Beratungsangebot durch Kinderschutzfachkräfte wird in Kindertagesstätten gut angenommen - Hallerbach: Beratungsangebote kreisweit bereits 14 mal in Anspruch genommen
Nach Einschätzung des 1. Kreisbeigeordneten Achim Hallerbach stellt die Bereitstellung von Kinderschutzfachkräften für die Kindertagesstätten einen ersten wesentlichen Baustein für die weitere Qualifizierung des Kinderschutzes im Landkreis Neuwied dar. „Wir erkennen deutlich, dass ein hoher Beratungsbedarf für die Kindertagesstätten im Landkreis Neuwied existiert und auch in Anspruch genommen wird“, betont der Jugenddezernent.

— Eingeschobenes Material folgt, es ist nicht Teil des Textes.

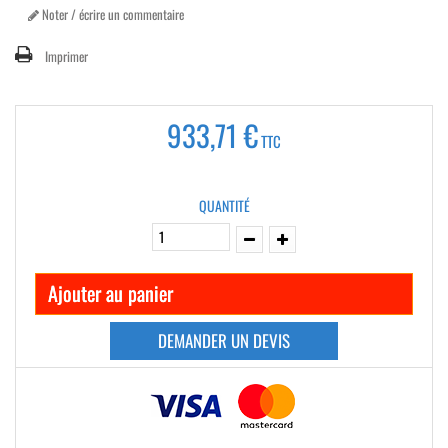
Noter / écrire un commentaire
Imprimer
933,71 €
TTC
QUANTITÉ
Ajouter au panier
DEMANDER UN DEVIS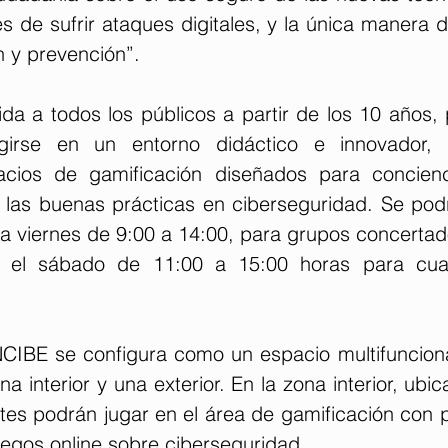
 de sufrir ataques digitales, y la única manera d
n y prevención”.
gida a todos los públicos a partir de los 10 años, p
girse en un entorno didáctico e innovador, 
acios de gamificación diseñados para concienci
 y las buenas prácticas en ciberseguridad. Se pod
a viernes de 9:00 a 14:00, para grupos concertado
 el sábado de 11:00 a 15:00 horas para cualq
CIBE se configura como un espacio multifuncional
a interior y una exterior. En la zona interior, ubic
ntes podrán jugar en el área de gamificación con 
uegos online sobre ciberseguridad.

Hallerbach gab nun eine erste Zwischenbilanz zur Inanspruchnahme dieses Beratungsangebotes durch die Kindertagesstätten seit Februar bekannt:
Demnach haben bereits in 14 von 54 Kindertagesstätten kreisweit Beratungen stattgefunden, in denen mögliche Gefährdungslagen von Kindern erörtert und Konzepte zum Schutz der betroffenen Kinder entwickelt wurden. Dabei war es in keinem der Fälle erforderlich, nach Klärung mit den betroffenen Familien und nach Erstellung eines Schutzplanes das Kreisjugendamt zu informieren. „In diesen Fällen konnte den Kindern unmittelbar geholfen werden, ohne dass weitere, möglicherweise weitreichendere Maßnahmen des Jugendamtes zum Schutz der Kinder bzw. zur Unterstützung der Familien, erforderlich geworden wären“, so Hallerbach.

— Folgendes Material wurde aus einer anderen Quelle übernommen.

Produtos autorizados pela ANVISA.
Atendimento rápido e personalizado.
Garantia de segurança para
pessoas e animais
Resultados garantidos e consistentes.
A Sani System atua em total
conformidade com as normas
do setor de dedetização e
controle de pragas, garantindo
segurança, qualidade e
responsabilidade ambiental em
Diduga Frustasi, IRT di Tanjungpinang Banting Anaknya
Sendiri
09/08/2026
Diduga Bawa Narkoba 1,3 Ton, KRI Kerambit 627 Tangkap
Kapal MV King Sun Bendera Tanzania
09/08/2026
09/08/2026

Festzustellen sei, dass die regionale Verteilung der Inanspruchnahmen recht unterschiedlich ist. Hierbei sei allerdings zu berücksichtigen, dass die Träger der Kindertagesstätten den mit der Kreisverwaltung abzuschließenden Vereinbarungen über die Inanspruchnahme der Kinderschutzfachkräfte nicht alle bereits zu Beginn des Jahres beigetreten seien. Hallerbach zeigte sich allerdings erfreut, dass mittlerweile sämtliche Träger von Kindertagesstätten im Landkreis Neuwied von dem Angebot Gebrauch machen.
Für den Umgang mit Hinweisen auf Gefährdungslagen von Kindern und Jugendlichen existiert im Kinder- und Jugendhilfegesetz seit 2005 eine Bestimmung, die das Verfahren der Jugendämter im Umgang mit diesen Fällen regelt. Dazu gehört die Abschätzung der Gefahrenlage durch mehrere Fachkräfte, die unmittelbare Überprüfung der Situation sowie im Bedarfsfalle die Erstellung eines Schutzkonzeptes zur Abwendung der Gefährdung.

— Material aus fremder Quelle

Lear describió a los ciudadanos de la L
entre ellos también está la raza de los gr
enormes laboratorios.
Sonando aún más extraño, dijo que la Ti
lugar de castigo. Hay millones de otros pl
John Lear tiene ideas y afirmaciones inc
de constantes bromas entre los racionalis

Für freie Träger der Jugendhilfe, wie z.B. der Kindertagesstätten, existiert eine solche Regelung zunächst nicht. „Die Jugendämter sind allerdings gehalten, mit diesen Vereinbarungen abzuschließen, die sicherstellen sollen, dass dort bei Hinweisen auf die Gefährdung des Wohls eines Kindes eine ähnliche Verfahrensweise umgesetzt wird wie in den Jugendämtern selbst,“ unterstreicht Achim Hallerbach. Die Kindertagesstätten sollen hierbei durch das Angebot der Beratung einer Kinderschutzfachkraft unterstützt werden.
Im Alltag der Kindertagesstätten ergeben sich für die verantwortlichen Erzieherinnen immer wieder Konstellationen, in denen sich die Frage nach dem Wohlergehen der betroffenen Kinder stellt. In der Vergangenheit standen die verantwortlichen Fachkräfte der Kindertagesstätten dann vor der Frage, wie diese Anhaltspunkte bearbeitet werden sollen und ab welchem Zeitpunkt möglicherweise das Jugendamt eingeschaltet werden muss.
„In einem längeren Prozess hat das Kreisjugendamt Neuwied Vereinbarungen mit den jeweiligen Trägern der Kindertagesstätten abgeschlossen, die sicherstellen sollen, dass dort mit Gefährdungslagen von Kindern in ähnlicher Weise umgegangen wird wie im Jugendamt selbst“, so der 1.Kreisbeigeordnete Hallerbach. Gleichzeitig wurden zwei große Einrichtungen der Jugendhilfe beauftragt, den Kindertagesstätten ausgebildete Kinderschutzfachkräfte als Fachberatung in Kindeswohlfällen zur Verfügung zu stellen.
„Ein Angebot, von dem die Kindertagesstätten zwischenzeitlich regen Gebrauch machen wird und das sich im Sinne der betroffenen Kinder bewährt hat“, so Hallerbach abschließend.